[Saved entries]
● ● ●

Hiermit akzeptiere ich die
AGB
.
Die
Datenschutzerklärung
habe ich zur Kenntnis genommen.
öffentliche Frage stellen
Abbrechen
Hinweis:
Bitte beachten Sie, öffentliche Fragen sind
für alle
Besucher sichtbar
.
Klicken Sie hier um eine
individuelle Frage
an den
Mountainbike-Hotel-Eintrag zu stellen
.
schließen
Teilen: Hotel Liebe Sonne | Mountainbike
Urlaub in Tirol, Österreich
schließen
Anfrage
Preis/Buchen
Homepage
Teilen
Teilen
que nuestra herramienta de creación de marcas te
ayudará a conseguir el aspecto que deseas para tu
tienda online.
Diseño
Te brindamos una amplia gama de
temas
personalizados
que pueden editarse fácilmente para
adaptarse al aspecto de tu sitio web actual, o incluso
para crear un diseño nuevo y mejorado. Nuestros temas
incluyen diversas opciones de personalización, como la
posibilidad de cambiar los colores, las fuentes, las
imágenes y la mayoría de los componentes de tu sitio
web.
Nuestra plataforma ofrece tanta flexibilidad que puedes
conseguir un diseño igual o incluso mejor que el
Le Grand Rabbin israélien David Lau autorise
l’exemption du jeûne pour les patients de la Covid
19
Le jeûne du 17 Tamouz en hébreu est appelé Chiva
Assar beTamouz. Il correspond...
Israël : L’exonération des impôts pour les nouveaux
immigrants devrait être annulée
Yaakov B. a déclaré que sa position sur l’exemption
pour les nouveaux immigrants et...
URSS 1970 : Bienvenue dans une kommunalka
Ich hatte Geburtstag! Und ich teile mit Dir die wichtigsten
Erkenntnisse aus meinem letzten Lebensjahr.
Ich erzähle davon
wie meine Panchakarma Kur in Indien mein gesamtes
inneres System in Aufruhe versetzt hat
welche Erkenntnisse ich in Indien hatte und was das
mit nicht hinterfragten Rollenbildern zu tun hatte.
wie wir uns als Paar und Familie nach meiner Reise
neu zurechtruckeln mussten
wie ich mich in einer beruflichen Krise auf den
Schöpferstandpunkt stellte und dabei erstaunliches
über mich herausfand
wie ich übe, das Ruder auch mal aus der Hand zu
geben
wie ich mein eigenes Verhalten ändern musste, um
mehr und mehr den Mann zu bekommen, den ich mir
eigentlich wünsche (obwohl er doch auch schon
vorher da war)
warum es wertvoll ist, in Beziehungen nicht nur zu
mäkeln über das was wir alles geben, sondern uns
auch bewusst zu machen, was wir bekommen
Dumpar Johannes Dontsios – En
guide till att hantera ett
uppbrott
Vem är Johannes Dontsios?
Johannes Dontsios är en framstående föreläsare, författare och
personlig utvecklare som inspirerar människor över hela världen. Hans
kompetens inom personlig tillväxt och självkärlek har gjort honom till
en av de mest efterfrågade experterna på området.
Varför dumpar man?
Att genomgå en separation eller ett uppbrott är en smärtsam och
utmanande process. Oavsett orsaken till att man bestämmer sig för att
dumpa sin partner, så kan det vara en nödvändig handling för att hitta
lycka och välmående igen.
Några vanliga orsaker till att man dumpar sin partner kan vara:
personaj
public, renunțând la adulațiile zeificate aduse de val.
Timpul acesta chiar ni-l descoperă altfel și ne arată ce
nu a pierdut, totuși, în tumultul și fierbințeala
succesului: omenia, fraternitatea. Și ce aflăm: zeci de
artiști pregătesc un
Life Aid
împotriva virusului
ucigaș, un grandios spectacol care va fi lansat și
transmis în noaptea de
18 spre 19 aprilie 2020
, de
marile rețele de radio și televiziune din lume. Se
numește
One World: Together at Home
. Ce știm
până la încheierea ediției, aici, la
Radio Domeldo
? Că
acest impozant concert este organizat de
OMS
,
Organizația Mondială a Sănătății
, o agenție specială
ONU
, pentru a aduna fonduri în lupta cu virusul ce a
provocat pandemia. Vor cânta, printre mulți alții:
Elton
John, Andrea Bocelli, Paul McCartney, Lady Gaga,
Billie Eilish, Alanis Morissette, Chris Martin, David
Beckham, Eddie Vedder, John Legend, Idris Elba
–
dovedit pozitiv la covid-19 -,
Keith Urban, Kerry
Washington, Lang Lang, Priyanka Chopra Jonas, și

● ● ●

A faithful copy is required of the lines from the one with "warum es wertvoll" through the last line of the data; please add nothing.

warum es wertvoll ist, in Beziehungen nicht nur zu
mäkeln über das was wir alles geben, sondern uns
auch bewusst zu machen, was wir bekommen
Dumpar Johannes Dontsios – En
guide till att hantera ett
uppbrott
Vem är Johannes Dontsios?
Johannes Dontsios är en framstående föreläsare, författare och
personlig utvecklare som inspirerar människor över hela världen. Hans
kompetens inom personlig tillväxt och självkärlek har gjort honom till
en av de mest efterfrågade experterna på området.
Varför dumpar man?
Att genomgå en separation eller ett uppbrott är en smärtsam och
utmanande process. Oavsett orsaken till att man bestämmer sig för att
dumpa sin partner, så kan det vara en nödvändig handling för att hitta
lycka och välmående igen.
Några vanliga orsaker till att man dumpar sin partner kan vara:
personaj
public, renunțând la adulațiile zeificate aduse de val.
Timpul acesta chiar ni-l descoperă altfel și ne arată ce
nu a pierdut, totuși, în tumultul și fierbințeala
succesului: omenia, fraternitatea. Și ce aflăm: zeci de
artiști pregătesc un
Life Aid
împotriva virusului
ucigaș, un grandios spectacol care va fi lansat și
transmis în noaptea de
18 spre 19 aprilie 2020
, de
marile rețele de radio și televiziune din lume. Se
numește
One World: Together at Home
. Ce știm
până la încheierea ediției, aici, la
Radio Domeldo
? Că
acest impozant concert este organizat de
OMS
,
Organizația Mondială a Sănătății
, o agenție specială
ONU
, pentru a aduna fonduri în lupta cu virusul ce a
provocat pandemia. Vor cânta, printre mulți alții:
Elton
John, Andrea Bocelli, Paul McCartney, Lady Gaga,
Billie Eilish, Alanis Morissette, Chris Martin, David
Beckham, Eddie Vedder, John Legend, Idris Elba
–
dovedit pozitiv la covid-19 -,
Keith Urban, Kerry
Washington, Lang Lang, Priyanka Chopra Jonas, și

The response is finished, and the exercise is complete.